Я зажмурился, пол слегка подрагивал. Он что, пляшет?
— И заметь, я даже не заставляю тебя отвечать. Я знаю, что ты слышишь меня! Ты еще никого так внимательно не слушал в свой жизни, как сейчас! Ведь речь не о твоей жизни и смерти, а о том, что для тебя важнее! Так какой же выкуп будет принесен? Может, голова предателя Этьена? Впрочем, такой умнице хватит хитрости привести его живым. Нет, нет, это слишком мало. А вот если она приведет маленького…
Видимо, Лош вспомнил, что стража слишком близко, и резко замолчал, будто сам схватил себя за язык.
Я сдержал смех, чтобы не застонать, — какой он все-таки трус!
— Если она приведет и отдаст мне маленького самозванца, может, тогда я приму выкуп и помилую тебя. Правда, приятно слышать? — Тварь сделала тягучую паузу и продолжила: — Но разве народ примет такой выкуп? Он крикнет, что наглого мальчишку надо высечь и отдать сапожному мастеру, пусть научится делу.

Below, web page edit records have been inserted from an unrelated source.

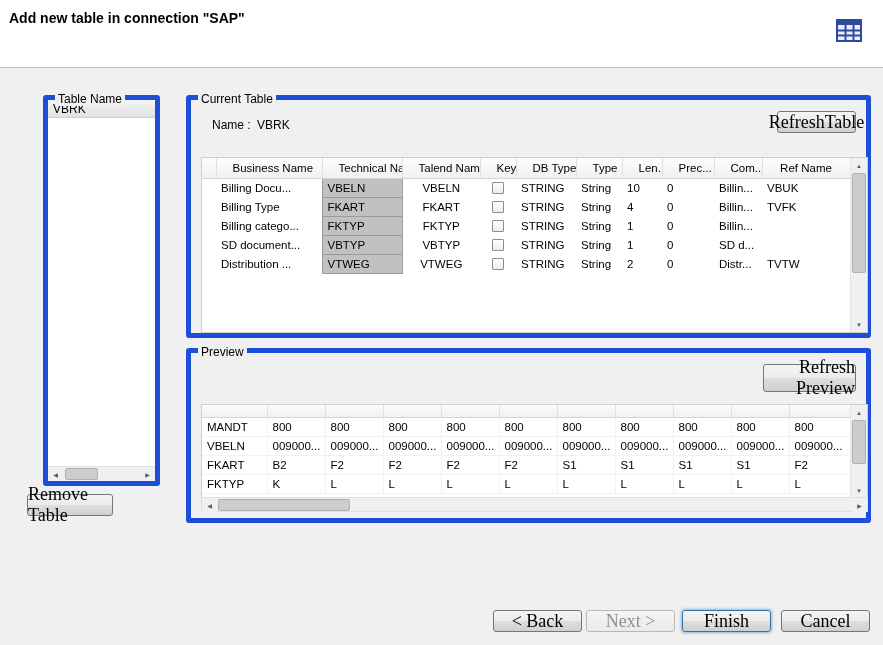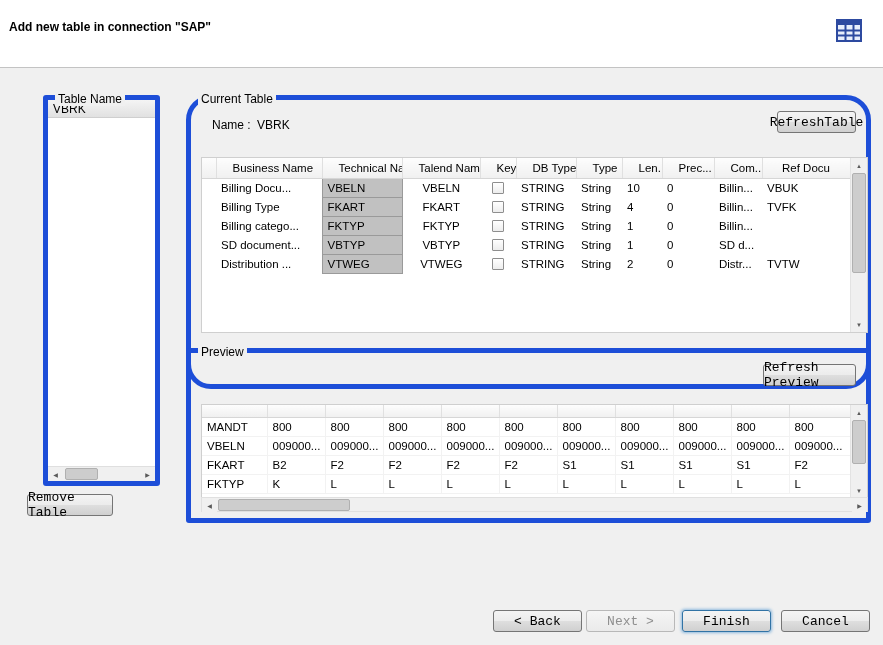--- a/index.html
+++ b/index.html
@@ -15,7 +15,7 @@
 
   
   .header { position: absolute; top: 0; left: 0; width: 883px; height: 68px; background: #ffffff; border-bottom: 1px solid #c3c3c3; }
-  .header .title { position: absolute; left: 9px; top: 20px; font-weight: bold; font-size: 12px; }
+  .header .title { position: absolute; left: 9px; top: 10px; font-weight: bold; font-size: 14px; }
   .header .hicon { position: absolute; right: 21px; top: 19px; width: 26px; height: 24px; }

А негодяя — немедленно казнить! И не одного, а вместе с негодяйкой, которая предложила такой абсурдный выкуп. По такому же старинному ритуалу — перед злой казнью равны злодеи и злодейки. Да, кстати, ты же, наверное, не раз видел ее обнаженной?
Наверное, я дернулся. Или издал какой-то звук. Потому что мой ликующий мучитель возликовал еще больше.
— Или не видел? Вы совокуплялись в темноте? Чудесно! У тебя будет небольшое предсмертное удовольствие — ты увидишь ее голой. Под кнутом! Правда, одновременно ее увидят еще сто тысяч глаз, но тут уж прости — я не могу лишить людей такого зрелища. Да, если извинишься передо мной, меч для ее шейки будет острый. Для тебя — тупой. Извини, толпа должна насладиться долгим зрелищем.